Step 3: Using a Config File

For reproducible experiments:

from themap import run_pipeline

# Create config file
config_content = """
data:
  directory: "datasets"

molecule:
  enabled: true
  featurizer: "ecfp"
  method: "euclidean"

output:
  directory: "output"
  format: "csv"
"""

# Save and run
with open("config.yaml", "w") as f:
    f.write(config_content)

results = run_pipeline("config.yaml")

Step 4: Analyzing Results

import pandas as pd

# Load computed distances
distances = pd.read_csv("output/molecule_distances.csv", index_col=0)

print(f"Distance matrix shape: {distances.shape}")
print(f"Sources (rows): {list(distances.index)}")
print(f"Targets (columns): {list(distances.columns)}")

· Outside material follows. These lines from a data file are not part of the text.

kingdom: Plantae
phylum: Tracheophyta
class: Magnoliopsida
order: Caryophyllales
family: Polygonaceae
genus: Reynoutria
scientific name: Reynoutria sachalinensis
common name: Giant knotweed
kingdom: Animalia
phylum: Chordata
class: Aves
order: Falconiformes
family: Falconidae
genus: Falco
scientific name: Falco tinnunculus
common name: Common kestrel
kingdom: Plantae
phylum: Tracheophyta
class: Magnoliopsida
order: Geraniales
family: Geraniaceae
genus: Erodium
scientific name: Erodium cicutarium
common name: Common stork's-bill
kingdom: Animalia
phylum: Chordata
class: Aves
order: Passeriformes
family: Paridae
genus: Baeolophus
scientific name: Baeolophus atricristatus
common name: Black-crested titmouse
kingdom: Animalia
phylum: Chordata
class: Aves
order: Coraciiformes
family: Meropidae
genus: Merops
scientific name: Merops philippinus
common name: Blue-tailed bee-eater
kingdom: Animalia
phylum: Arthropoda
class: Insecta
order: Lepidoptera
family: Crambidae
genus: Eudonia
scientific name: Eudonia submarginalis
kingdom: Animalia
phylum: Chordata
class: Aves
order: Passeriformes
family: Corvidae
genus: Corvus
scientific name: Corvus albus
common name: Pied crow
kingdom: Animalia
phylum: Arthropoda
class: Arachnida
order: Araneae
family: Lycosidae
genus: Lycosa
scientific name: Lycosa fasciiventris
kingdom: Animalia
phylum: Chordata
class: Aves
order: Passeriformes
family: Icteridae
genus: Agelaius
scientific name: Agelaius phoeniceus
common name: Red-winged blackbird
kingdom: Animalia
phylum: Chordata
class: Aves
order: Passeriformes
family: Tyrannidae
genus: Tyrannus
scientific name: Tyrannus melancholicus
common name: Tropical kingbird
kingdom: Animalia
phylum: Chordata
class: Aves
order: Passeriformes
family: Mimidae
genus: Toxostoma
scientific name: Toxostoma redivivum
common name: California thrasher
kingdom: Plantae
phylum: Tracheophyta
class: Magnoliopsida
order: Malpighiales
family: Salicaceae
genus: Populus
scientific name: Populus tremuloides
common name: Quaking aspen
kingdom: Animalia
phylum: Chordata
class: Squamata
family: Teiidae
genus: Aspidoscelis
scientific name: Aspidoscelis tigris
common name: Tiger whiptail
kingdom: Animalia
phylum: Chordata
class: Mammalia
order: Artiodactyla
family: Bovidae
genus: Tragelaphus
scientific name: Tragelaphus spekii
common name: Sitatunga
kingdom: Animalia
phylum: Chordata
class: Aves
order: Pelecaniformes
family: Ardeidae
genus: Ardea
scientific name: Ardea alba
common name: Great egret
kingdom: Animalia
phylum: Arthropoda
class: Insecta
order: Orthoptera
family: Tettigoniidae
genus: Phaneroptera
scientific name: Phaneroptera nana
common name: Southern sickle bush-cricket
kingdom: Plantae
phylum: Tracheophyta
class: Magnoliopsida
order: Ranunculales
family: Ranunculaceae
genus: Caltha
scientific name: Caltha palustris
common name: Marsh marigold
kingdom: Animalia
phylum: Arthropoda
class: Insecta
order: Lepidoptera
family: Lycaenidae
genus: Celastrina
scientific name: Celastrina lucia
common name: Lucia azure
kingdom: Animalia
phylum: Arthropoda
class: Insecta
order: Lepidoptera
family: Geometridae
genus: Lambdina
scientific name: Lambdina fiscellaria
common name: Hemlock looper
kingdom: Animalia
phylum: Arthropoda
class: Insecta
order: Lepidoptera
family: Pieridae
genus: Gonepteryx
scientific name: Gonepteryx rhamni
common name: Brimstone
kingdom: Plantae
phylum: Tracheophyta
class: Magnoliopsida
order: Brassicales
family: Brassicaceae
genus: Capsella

# Find closest source for each target
for target in distances.columns:
    closest = distances[target].idxmin()
    dist = distances[target].min()
    print(f"{target} <- {closest} (distance: {dist:.4f})")

Step 5: Estimating Task Hardness

Task hardness is estimated from the average distance to the k-nearest source tasks:

# Compute task hardness for each target
k = 3
for target in distances.columns:
    k_nearest = distances[target].nsmallest(k).mean()
    print(f"Task hardness for {target}: {k_nearest:.4f}")

Higher hardness values indicate tasks that are more different from available training data.

Understanding Results

Distance values have the following interpretations:

  • Lower values: More similar datasets (easier transfer learning)
  • Higher values: More different datasets (harder transfer learning)
  • Scale: Depends on the method and featurizer used

Next Steps

Now that you understand the basics:

  1. Try different distance methods (cosine, otdd)
  2. Try different featurizers (maccs, desc2D)
  3. Learn about performance optimization
  4. Check out the examples

Common Issues

Import Errors

Make sure all dependencies are installed:

pip install -e ".[all]"

Memory Issues

Use euclidean distance for large datasets instead of OTDD.

File Not Found

Ensure your data files are in the correct directory structure.